The Black Legged Tick
By Chris Williams on April 17, 2017.
The Black Legged Tick, formerly known as the deer tick, is the main vector in the spread of Lyme Disease. Lyme disease is a disabling and difficult to treat problem effecting millions of people and pets in the North East. The Black Legged tick has a 3 host life cycle that includes small rodents and larger animals. The multiple hosts give the ticks 3 chances to pick up the bacterium that causes Lyme disease, while the ticks themselves are not effected. Vectors are animals that spread disease, while reservoirs are animals that harbor disease organisms. Common reservoirs for Lyme disease are the White Footed Mouse, Voles, Shrews, Chipmunks, Squirrels, and the White Tailed Deer.

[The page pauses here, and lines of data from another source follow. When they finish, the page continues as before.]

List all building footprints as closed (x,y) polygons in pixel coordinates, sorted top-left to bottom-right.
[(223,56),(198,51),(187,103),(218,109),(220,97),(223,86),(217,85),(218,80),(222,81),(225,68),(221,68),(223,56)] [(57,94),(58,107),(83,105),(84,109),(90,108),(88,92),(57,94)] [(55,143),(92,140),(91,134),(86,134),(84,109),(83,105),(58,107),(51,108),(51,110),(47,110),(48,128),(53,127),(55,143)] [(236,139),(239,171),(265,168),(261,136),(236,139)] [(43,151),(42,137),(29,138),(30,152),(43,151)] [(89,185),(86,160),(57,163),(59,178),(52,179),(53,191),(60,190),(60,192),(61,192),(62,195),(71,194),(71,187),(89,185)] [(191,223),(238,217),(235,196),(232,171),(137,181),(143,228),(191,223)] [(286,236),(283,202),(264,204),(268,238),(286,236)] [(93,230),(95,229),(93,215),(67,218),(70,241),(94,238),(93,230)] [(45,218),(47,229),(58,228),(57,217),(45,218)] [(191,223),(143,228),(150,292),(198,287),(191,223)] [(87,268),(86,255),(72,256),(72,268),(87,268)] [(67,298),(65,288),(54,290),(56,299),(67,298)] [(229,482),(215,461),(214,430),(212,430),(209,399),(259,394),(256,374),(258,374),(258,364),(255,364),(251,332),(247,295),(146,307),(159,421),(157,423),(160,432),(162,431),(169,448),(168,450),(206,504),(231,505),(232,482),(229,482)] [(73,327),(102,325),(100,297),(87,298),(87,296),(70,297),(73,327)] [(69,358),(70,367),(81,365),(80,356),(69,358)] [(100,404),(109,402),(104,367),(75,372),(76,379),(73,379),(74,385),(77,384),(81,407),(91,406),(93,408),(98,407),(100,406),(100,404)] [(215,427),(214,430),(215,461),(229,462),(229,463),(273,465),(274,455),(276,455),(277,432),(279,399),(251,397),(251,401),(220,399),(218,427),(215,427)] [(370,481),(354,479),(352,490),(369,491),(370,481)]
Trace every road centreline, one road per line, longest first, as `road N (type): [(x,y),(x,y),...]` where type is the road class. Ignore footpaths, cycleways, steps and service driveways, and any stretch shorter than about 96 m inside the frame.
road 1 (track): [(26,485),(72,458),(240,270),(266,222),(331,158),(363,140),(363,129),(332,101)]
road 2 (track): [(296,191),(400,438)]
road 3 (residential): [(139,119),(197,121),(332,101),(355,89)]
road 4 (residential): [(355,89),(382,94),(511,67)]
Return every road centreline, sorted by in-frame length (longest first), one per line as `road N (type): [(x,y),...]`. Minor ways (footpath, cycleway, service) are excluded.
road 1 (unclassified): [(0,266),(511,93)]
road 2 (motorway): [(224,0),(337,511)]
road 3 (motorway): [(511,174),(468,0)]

After mating on the host animal, likely a White Tailed Deer, the females drop off in the Spring to lay eggs in the leaf litter. The egg mass, often containing thousands of eggs, hatches releasing a horde of hungry larval ticks. The tiny six legged larval ticks are sensitive to sunlight and desiccation, keeping low to the ground where they find the first of three hosts. After feeding the larval ticks drop off, and molt into the nymph stage. The tiny nymphs, or seed ticks have eight legs like the adult, but are still sensitive to light and desiccation. The nymphs also seek smaller hosts that live in the leaf litter and concealed locations like rock walls and thick ground cover. Once the nymphs feed they drop off the host and molt into the adult ticks. Adult Black Legged ticks have harder bodies than the immature stages and climb up onto shrubs and grasses to find their larger animal hosts like White Tailed deer. After overwintering on the host, the females drop off to begin the cycle again. The entire life cycle of Black Legged tick can take up to 2 years.